> On Dec 3, 2025, at 10:55 AM, Adrian Godwin via cctalk <[email protected]>
> wrote:
>
> I don't think it's the general quality of the patent print that's poor,
> it's the line-printer listing section from
> https://www.hp9845.net/9845/downloads/patents/US4089059.pdf starting at
> about page 213 of the pdf , possibly section 26 of the patent.
>
> The print in that section is much paler than the rest - typical of a worn
> line-printer ribbon. I doubt the printed copy is any better. I'm only
> trying to OCR the listing, not the rest of the patent.
That's quite a cleaen listing, actually, cleaner than most I have worked with
and dramatically better than some. The sort of slightly-damaged characters
that appear should be no problem at all for the "training" feature of ABBYY
Fine Reader to deal with. What you'd have to do is run a number of pages
through it in training mode, so it sees a number of variations of the
individual characters. And as I mentioned, you'd do all the scanning in the
mode where it only accepts what it was trained with, no "builtin" patterns.
That way it won't make up stuff that isn't part of the character set but
happens to match something built-in, like a pound-sterling sign.
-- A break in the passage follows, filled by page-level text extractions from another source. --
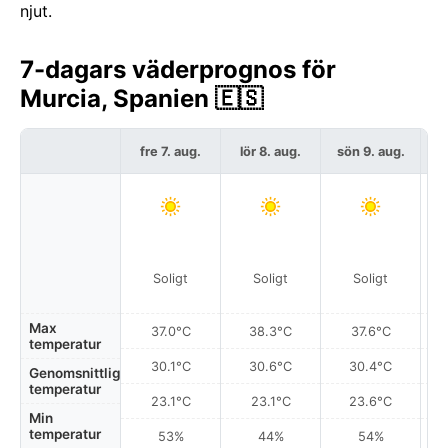
njut.
7-dagars väderprognos för
Murcia, Spanien 🇪🇸
fre 7. aug.
lör 8. aug.
sön 9. aug.
må
Soligt
Soligt
Soligt
Max
37.0°C
38.3°C
37.6°C
temperatur
30.1°C
30.6°C
30.4°C
Genomsnittlig
temperatur
23.1°C
23.1°C
23.6°C
Min
temperatur
53%
44%
54%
It may be that scanning the listing as a table (with the various columns as
table columns) will work well, and give you the layout explicitly. Or it can
be scanned as plain text, but in that case the spacing will mostly turn into
individual spaces and you'd need post-processing to insert tabs etc. to make it
look right again. Given the simple assembler syntax involved that sort of
post-processing would not be hard.
paul